# Blizzard leopard gecko



## Layla (Feb 12, 2007)

I have bred my blizzard female to my friends normal male. I dont know if he is het for anything as he was a rehome. 
I know providing he is just a bog standard normal I will get normal babies het for blizzard. I then thought Id keep a baby or 2 (females) and then breed them next year and get blizzard hatchlings. However after reading Phillip de vowhatsit and Ron trempers book am I right in saying I actually have to get one of the het babies and breed it back to the blizzard in order to get blizzard hatchlings? 
I was gonna incubate all for female but if this is the case I may incubate for both. I hadnt planned to keep a male but will have to if what I read was correct if I want to produce blizzards. 
Need to know asap as the incubator is up and going and Lilia is due to lay any day Im thinking in the next couple of nights.


----------



## Ssthisto (Aug 31, 2006)

In order to get blizzards, both animals must carry blizzard - either be het for blizzard OR be homozygous blizzard. This is because blizzard is a recessive gene.

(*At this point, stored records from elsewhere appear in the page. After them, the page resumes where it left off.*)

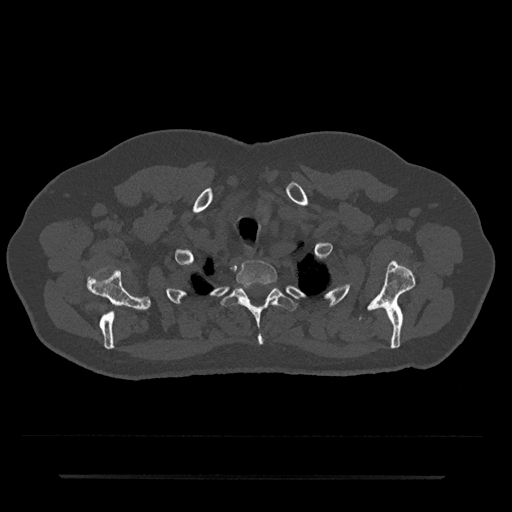
CT including the spine, one axial slice. Slice 617 of 797 in the series (ordered by position). Reconstruction kernel Br40s/3. 120 kVp. Bone window (W 1800 / L 400 HU). 0.5 mm slice thickness. 512 × 512 image matrix, field of view 437 × 437 mm. Patient: male, 69 years. Case-level facts recorded for this patient, not image findings: primary cancer: prostate.
Annotated regions visible in this slice (semi-automatically segmented with operator editing):
- T1 vertebra: box from (x=236, y=260) to (x=278, y=287) px
- T2 vertebra: (x=222, y=285)–(x=296, y=345)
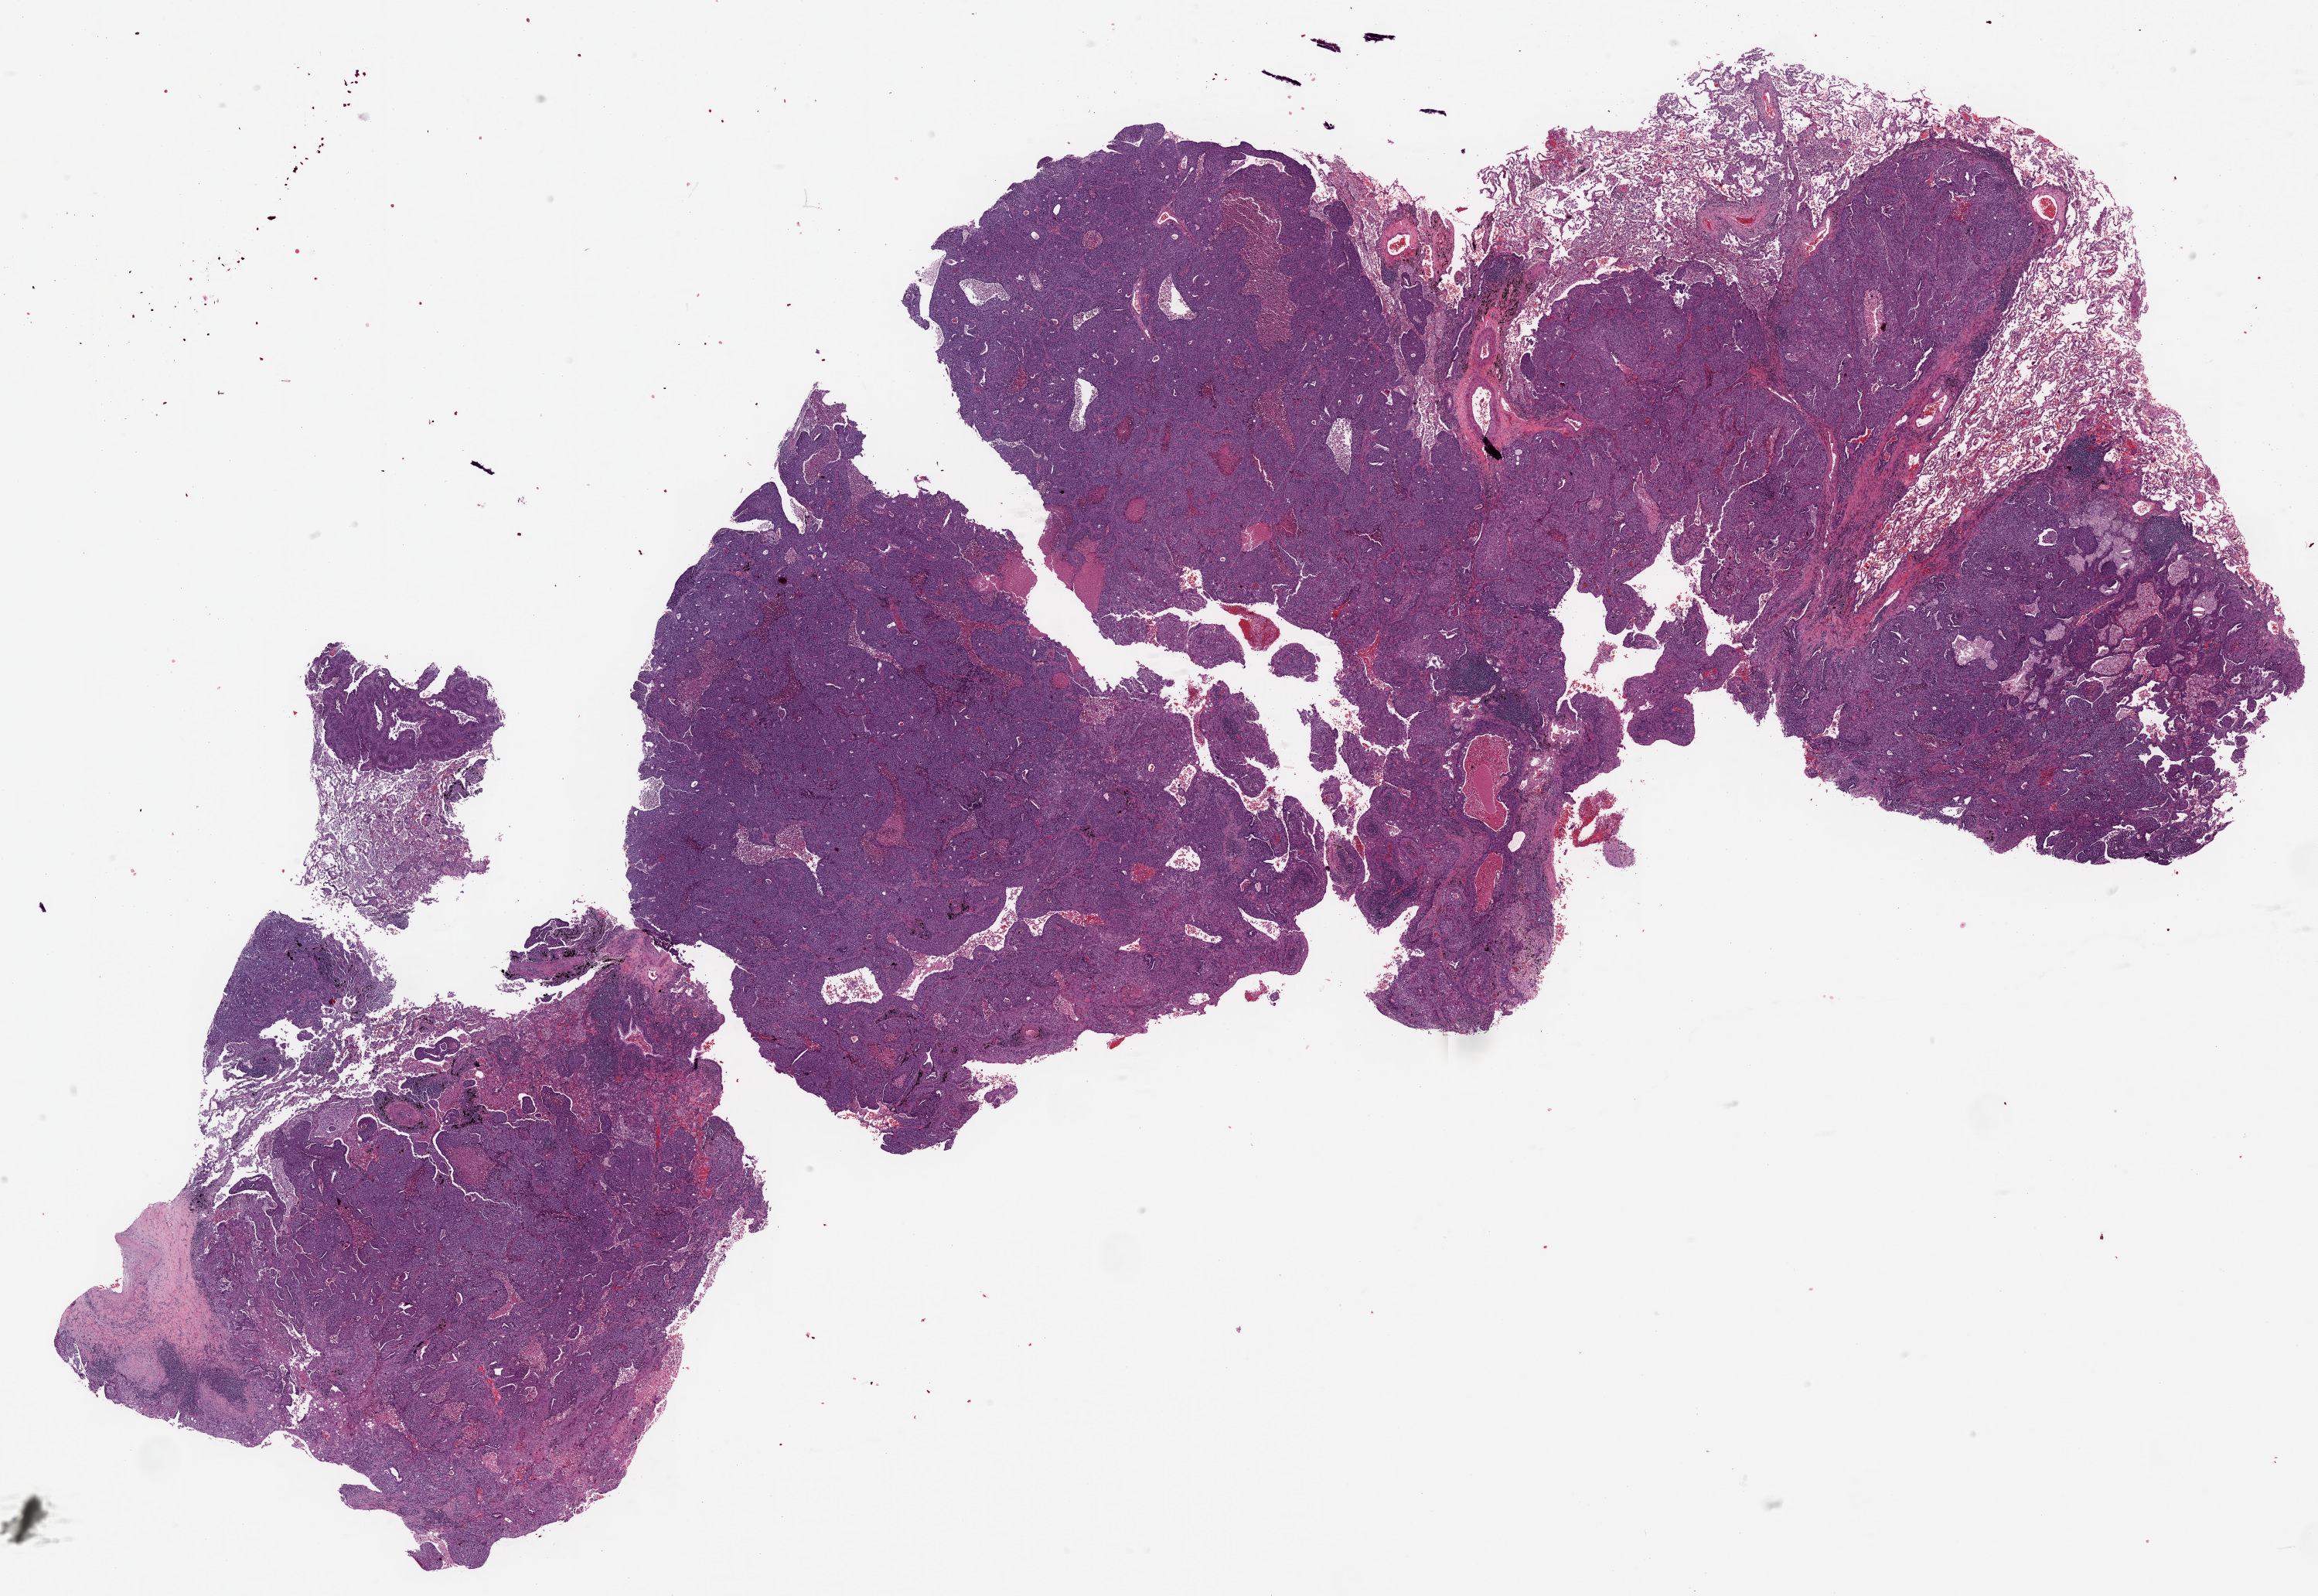
Hematoxylin and eosin (H&E) stained whole-slide image — whole scanned area (about 24.0 x 16.5 mm, from a 20x scan) shown as a low-resolution overview. Formalin-fixed paraffin-embedded (FFPE) diagnostic section. Lung, primary tumour sample. Patient: male, age at initial diagnosis 56 years.
• laterality: right
• AJCC pathologic stage: IIB (6th edition)
• diagnosis: Squamous cell carcinoma, NOS (lower lobe, lung)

So yes, you need a male who carries blizzard AND a female that carries blizzard to produce blizzards.


----------



## Layla (Feb 12, 2007)

:lol2: Im so glad it was you that answered. Thanks. Right...poo thats put my plans to pot! Incubate for both it is :bash: .

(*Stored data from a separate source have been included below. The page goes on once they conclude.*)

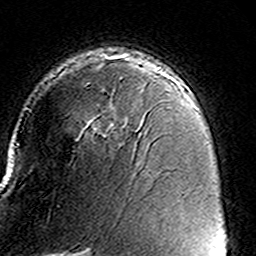
Breast MRI (dynamic contrast-enhanced), one axial slice; slice 100 of 160 in the series (ordered by position); cropped to one breast; dynamic contrast-enhanced series, time point 2 of 8 at this slice position (early post-contrast); 3 T; TE 4.6 ms, TR 7.4 ms; 1 mm slice thickness; 256 × 256 image matrix, field of view 146 × 146 mm. Female patient.
Annotated regions visible in this slice (semi-automatically segmented with operator editing):
- enhancing-tissue mask used for the functional tumour volume (all voxels passing the contrast-enhancement thresholds inside the analysis volume; usually the tumour): bounding box [x1, y1, x2, y2] px = [52, 58, 140, 137]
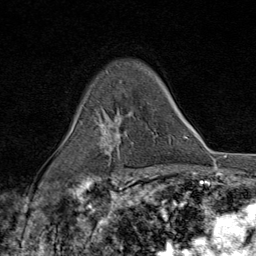
Breast MRI (dynamic contrast-enhanced), one axial slice. Slice 57 of 80 in the series (ordered by position). Cropped to one breast. Dynamic contrast-enhanced series, time point 2 of 9 at this slice position (early post-contrast). 1.5 T. TE 1.8 ms, TR 4.3 ms. 2 mm slice thickness. 256 × 256 image matrix. Female patient.
Outlined on this slice (semi-automatic segmentation, software-assisted and operator-edited):
- enhancing-tissue mask used for the functional tumour volume (all voxels passing the contrast-enhancement thresholds inside the analysis volume; usually the tumour): box from (x=85, y=116) to (x=132, y=177) px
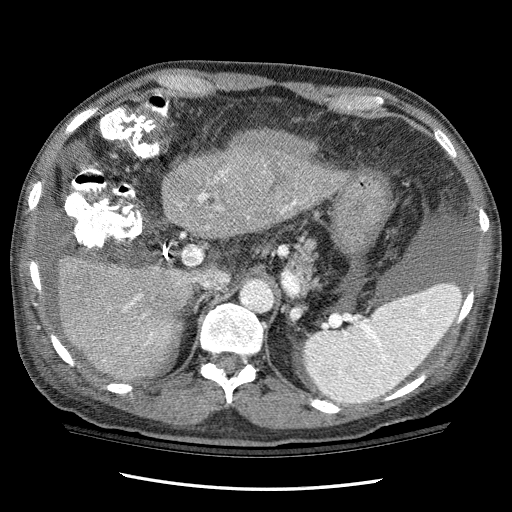
Contrast-enhanced abdominal CT (liver protocol), one axial slice. Position 68 of 114 along the scan axis. Reconstruction kernel STANDARD. One of 3 acquisitions stored at this slice position. Soft-tissue window (W 400 / L 40 HU). 2.5 mm slice thickness. 512 × 512 image matrix, field of view 360 × 360 mm. Case-level facts recorded for this patient, not image findings: diagnosis: hepatocellular carcinoma (patient treated with transarterial chemoembolisation; whether this scan precedes or follows treatment is not stated here); TNM stage (as recorded): Stage-I.
Annotated regions visible in this slice (semi-automatically segmented with operator editing):
- liver parenchyma outside the tumour (the mass and vessels are separate outlines, so this box may not span the whole liver): box from (x=52, y=143) to (x=352, y=380) px
- mass: (x=217, y=128)–(x=319, y=197)
- portal vein: (x=124, y=177)–(x=296, y=345)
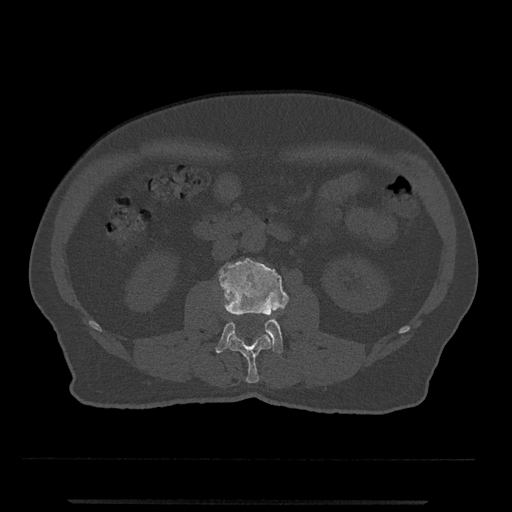
CT including the spine, one axial slice. Slice 232 of 797 in the series (ordered by position). Reconstruction kernel Br40s/3. Bone window (W 1800 / L 400 HU). 0.5 mm slice thickness. 512 × 512 image matrix. Male patient, age 63 years. From the clinical record (not read from this slice): primary cancer: prostate.
Outlined on this slice (semi-automatic segmentation, software-assisted and operator-edited):
- L2 vertebra: bounding box (x1, y1, x2, y2) in pixels: (228, 333, 272, 383)
- L3 vertebra: (215, 257, 289, 354)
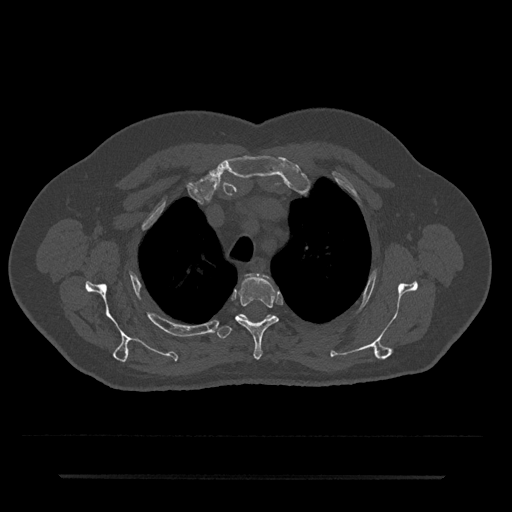
CT including the spine, one axial slice. 120 kVp. Bone window (W 1800 / L 400 HU). 512 × 512 image matrix. Male patient, age 69 years. Case-level facts recorded for this patient, not image findings: primary cancer: prostate.
Structures marked on this image (semi-automatic segmentation, software-assisted and operator-edited):
- T3 vertebra: box from (x=235, y=276) to (x=279, y=360) px
- T4 vertebra: (x=217, y=315)–(x=271, y=339)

So I can 'line breed' a male offspring back to Mum who is a homwhatsit (visual) Blizzard and hey presto Bliizard babies?

The penny is slowly dropping. Sorry for sounding thick I want to get it right.


----------



## Ssthisto (Aug 31, 2006)

Yes, if you breed a male offspring to your homozygous ("visual") blizzard female, you'll get about half blizzard babies - and half normal het blizzard.

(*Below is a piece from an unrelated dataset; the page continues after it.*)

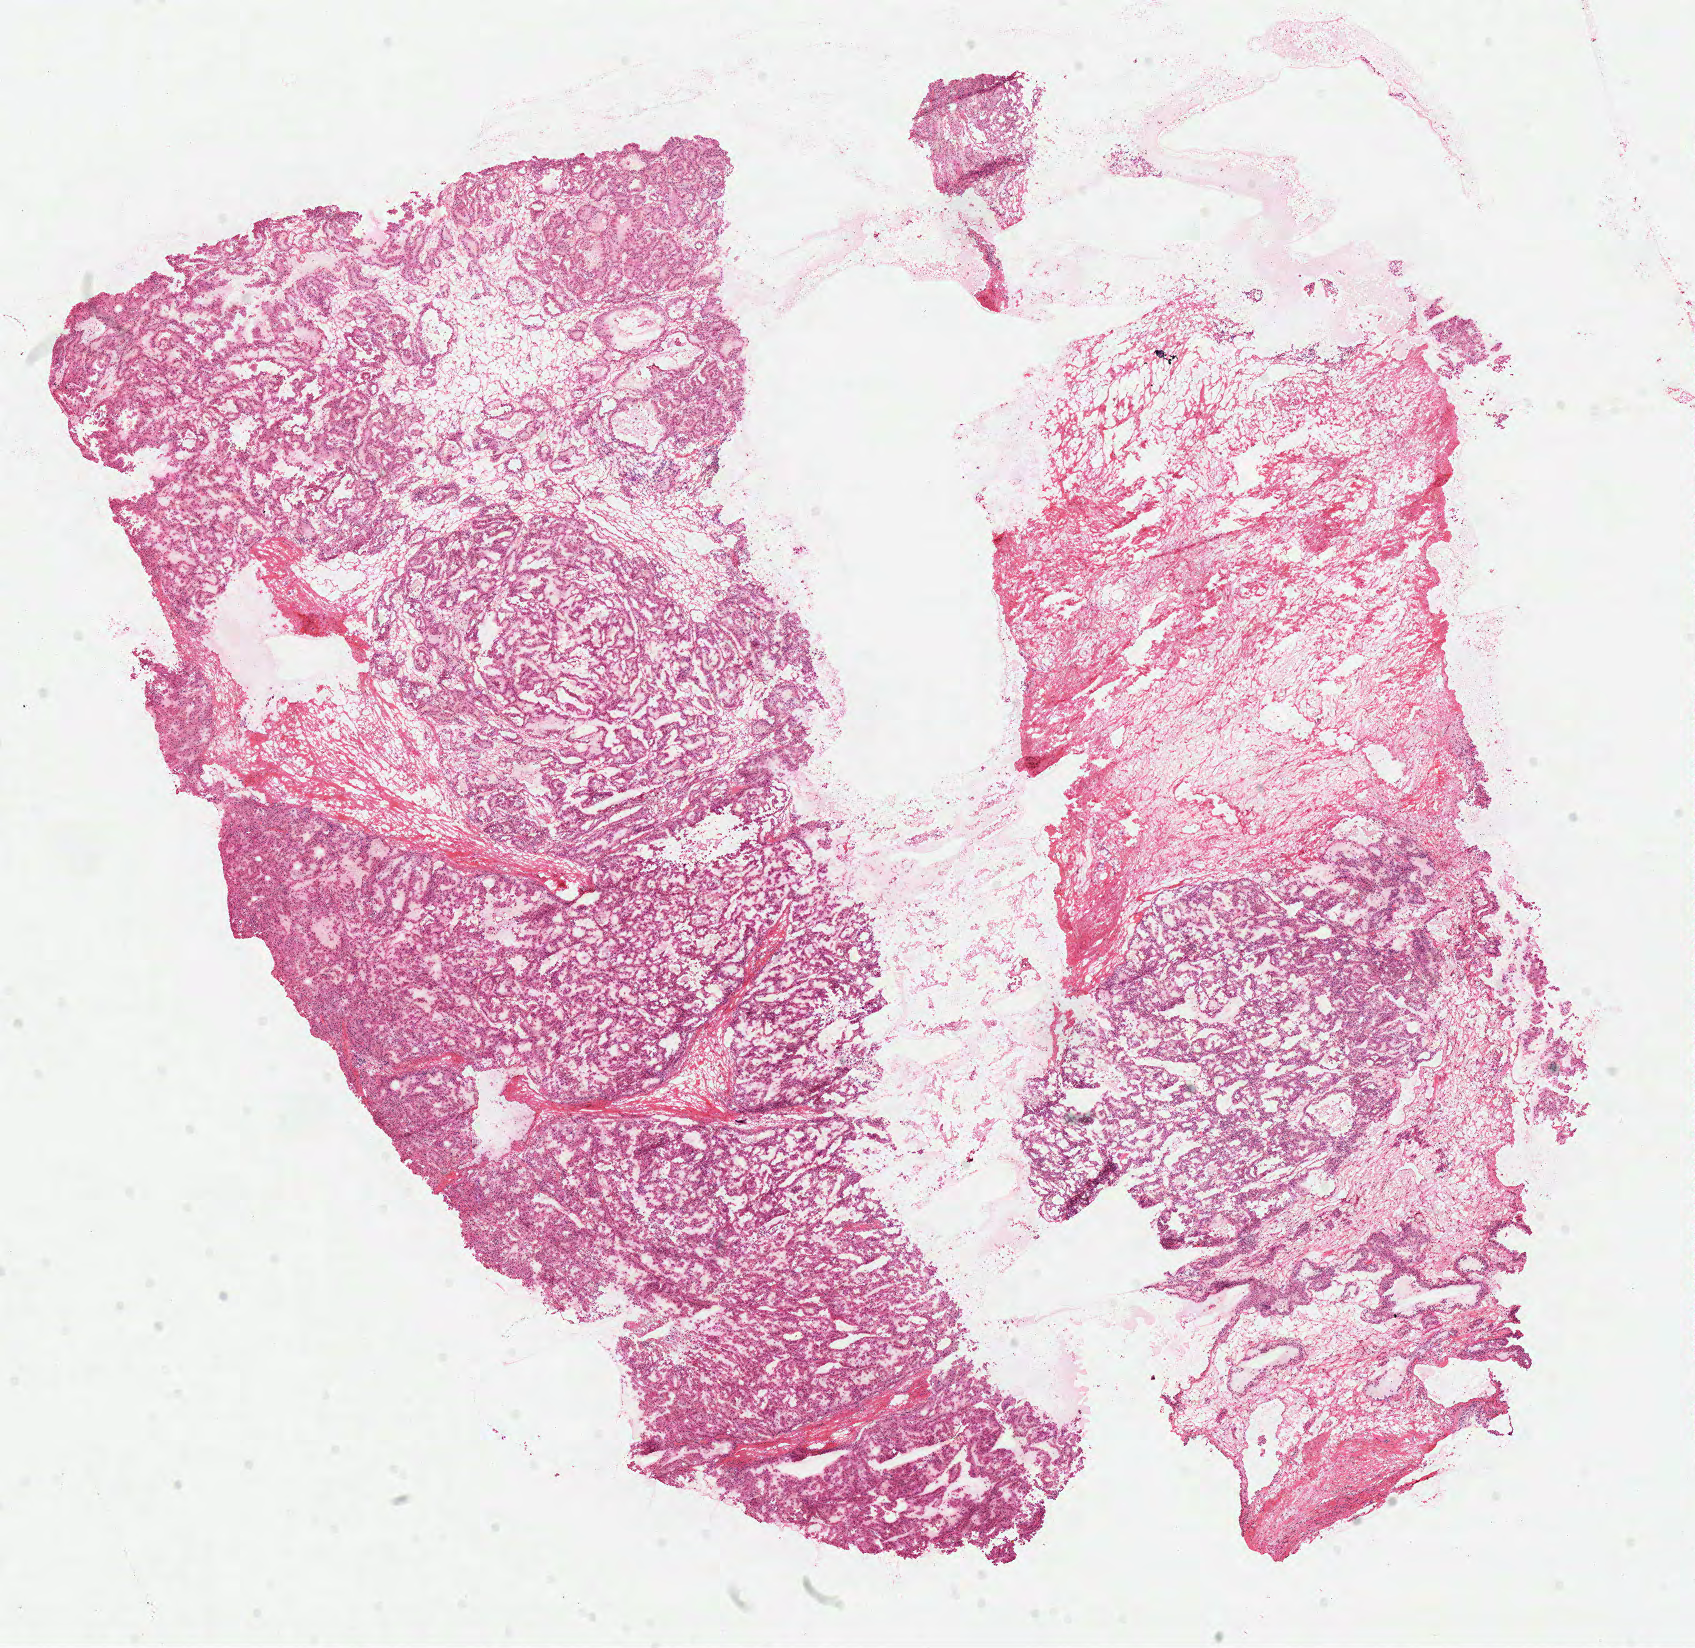
H&E-stained whole-slide image — a low-resolution overview of the entire scanned area, about 13.4 x 13.0 mm (slide scanned at 40x). Frozen section. Sample: primary tumour, kidney. Male, age 51 years at initial diagnosis. Slide review estimates, as recorded: tumour cells 60%, tumour nuclei 80%, normal cells 0%, stromal cells 40%, necrosis 0%.
TNM: T1b N0 M0. Laterality: left. Histologic diagnosis: Papillary adenocarcinoma, NOS. AJCC pathologic stage: I.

Or, of course, you could pick up an unrelated blizzard male at some point and breed THAT to your female offspring


----------



## Layla (Feb 12, 2007)

and get handed divorce papers from the hub too lol! Im on thin ice planning to keep a baby. 
Is it a completley bad idea to breed the offspring together for one generation then? It talks of doing this with some morphs in the book I wanted others opinions on it. I think Ron Tremper found problems with doing this after about 15-20 generations so he says dont do it for any more than 4 or 5 without introducing new lines.


----------



## Ssthisto (Aug 31, 2006)

It isn't the end of the world to do one generation of inbreeding, no. 

If you DO have a limited number you can keep then you're probably best either incubating a couple of eggs for male and keeping one - or planning to breed your girl to a 'borrowed' male.


----------



## Layla (Feb 12, 2007)

Ah ha never thought to incubate a couple at a diff temp. I have set incu to 87 to hatch roughly and equal number of both. That way I will have to grow some on to find out the sex and then hopefully he wont notice when one stays lol.


----------



## Ssthisto (Aug 31, 2006)

87 will actually hatch you mostly males to my knowledge.

84-85 is better for an even mix.


----------